:: Exercise material ::
◆ ◆ ◆ ◆
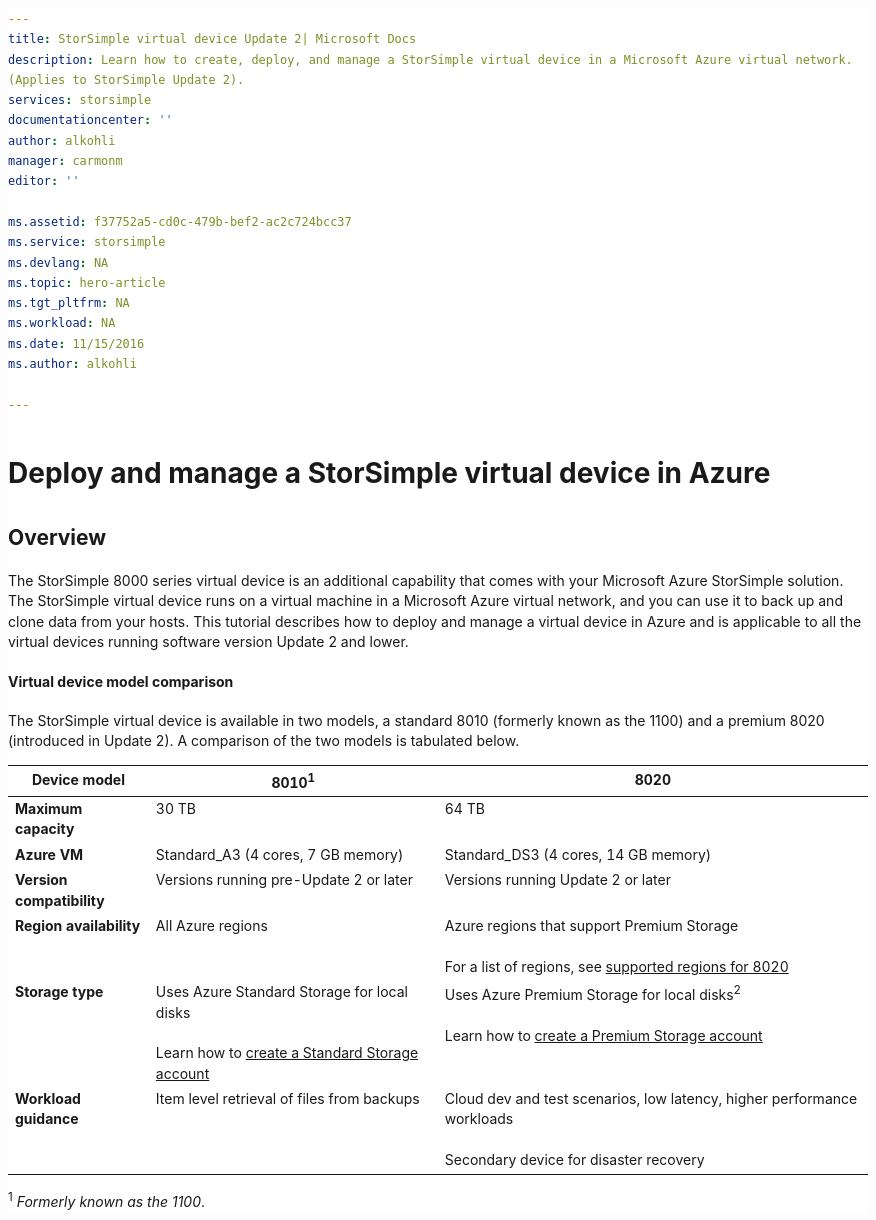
 ```yaml
---
title: StorSimple virtual device Update 2| Microsoft Docs
description: Learn how to create, deploy, and manage a StorSimple virtual device in a Microsoft Azure virtual network. (Applies to StorSimple Update 2).
services: storsimple
documentationcenter: ''
author: alkohli
manager: carmonm
editor: ''

ms.assetid: f37752a5-cd0c-479b-bef2-ac2c724bcc37
ms.service: storsimple
ms.devlang: NA
ms.topic: hero-article
ms.tgt_pltfrm: NA
ms.workload: NA
ms.date: 11/15/2016
ms.author: alkohli

---
```

# Deploy and manage a StorSimple virtual device in Azure
## Overview
The StorSimple 8000 series virtual device is an additional capability that comes with your Microsoft Azure StorSimple solution. The StorSimple virtual device runs on a virtual machine in a Microsoft Azure virtual network, and you can use it to back up and clone data from your hosts. This tutorial describes how to deploy and manage a virtual device in Azure and is applicable to all the virtual devices running software version Update 2 and lower.

#### Virtual device model comparison
The StorSimple virtual device is available in two models, a standard 8010 (formerly known as the 1100) and a premium 8020 (introduced in Update 2). A comparison of the two models is tabulated below.

| Device model | 8010<sup>1</sup> | 8020 |
| --- | --- | --- |
| **Maximum capacity** |30 TB |64 TB |
| **Azure VM** |Standard_A3 (4 cores, 7 GB memory) |Standard_DS3 (4 cores, 14 GB memory) |
| **Version compatibility** |Versions running pre-Update 2 or later |Versions running Update 2 or later |
| **Region availability** |All Azure regions |Azure regions that support Premium Storage<br></br>For a list of regions, see [supported regions for 8020](#supported-regions-for-8020) |
| **Storage type** |Uses Azure Standard Storage for local disks<br></br> Learn how to [create a Standard Storage account](../storage/storage-create-storage-account.md) |Uses Azure Premium Storage for local disks<sup>2</sup> <br></br>Learn how to [create a Premium Storage account](../storage/storage-premium-storage.md#create-and-use-a-premium-storage-account-for-a-virtual-machine-data-disk) |
| **Workload guidance** |Item level retrieval of files from backups |Cloud dev and test scenarios, low latency, higher performance workloads <br></br>Secondary device for disaster recovery |

<sup>1</sup> *Formerly known as the 1100*.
◆ ◆ ◆ ◆
:: Your goal ::
Each entry should be output word for word, with no pictures carried over.

:: Output below ::
 ```yaml
---
title: StorSimple virtual device Update 2| Microsoft Docs
description: Learn how to create, deploy, and manage a StorSimple virtual device in a Microsoft Azure virtual network. (Applies to StorSimple Update 2).
services: storsimple
documentationcenter: ''
author: alkohli
manager: carmonm
editor: ''

ms.assetid: f37752a5-cd0c-479b-bef2-ac2c724bcc37
ms.service: storsimple
ms.devlang: NA
ms.topic: hero-article
ms.tgt_pltfrm: NA
ms.workload: NA
ms.date: 11/15/2016
ms.author: alkohli

---
```

# Deploy and manage a StorSimple virtual device in Azure
## Overview
The StorSimple 8000 series virtual device is an additional capability that comes with your Microsoft Azure StorSimple solution. The StorSimple virtual device runs on a virtual machine in a Microsoft Azure virtual network, and you can use it to back up and clone data from your hosts. This tutorial describes how to deploy and manage a virtual device in Azure and is applicable to all the virtual devices running software version Update 2 and lower.

#### Virtual device model comparison
The StorSimple virtual device is available in two models, a standard 8010 (formerly known as the 1100) and a premium 8020 (introduced in Update 2). A comparison of the two models is tabulated below.

| Device model | 8010<sup>1</sup> | 8020 |
| --- | --- | --- |
| **Maximum capacity** |30 TB |64 TB |
| **Azure VM** |Standard_A3 (4 cores, 7 GB memory) |Standard_DS3 (4 cores, 14 GB memory) |
| **Version compatibility** |Versions running pre-Update 2 or later |Versions running Update 2 or later |
| **Region availability** |All Azure regions |Azure regions that support Premium Storage<br></br>For a list of regions, see [supported regions for 8020](#supported-regions-for-8020) |
| **Storage type** |Uses Azure Standard Storage for local disks<br></br> Learn how to [create a Standard Storage account](../storage/storage-create-storage-account.md) |Uses Azure Premium Storage for local disks<sup>2</sup> <br></br>Learn how to [create a Premium Storage account](../storage/storage-premium-storage.md#create-and-use-a-premium-storage-account-for-a-virtual-machine-data-disk) |
| **Workload guidance** |Item level retrieval of files from backups |Cloud dev and test scenarios, low latency, higher performance workloads <br></br>Secondary device for disaster recovery |

<sup>1</sup> *Formerly known as the 1100*.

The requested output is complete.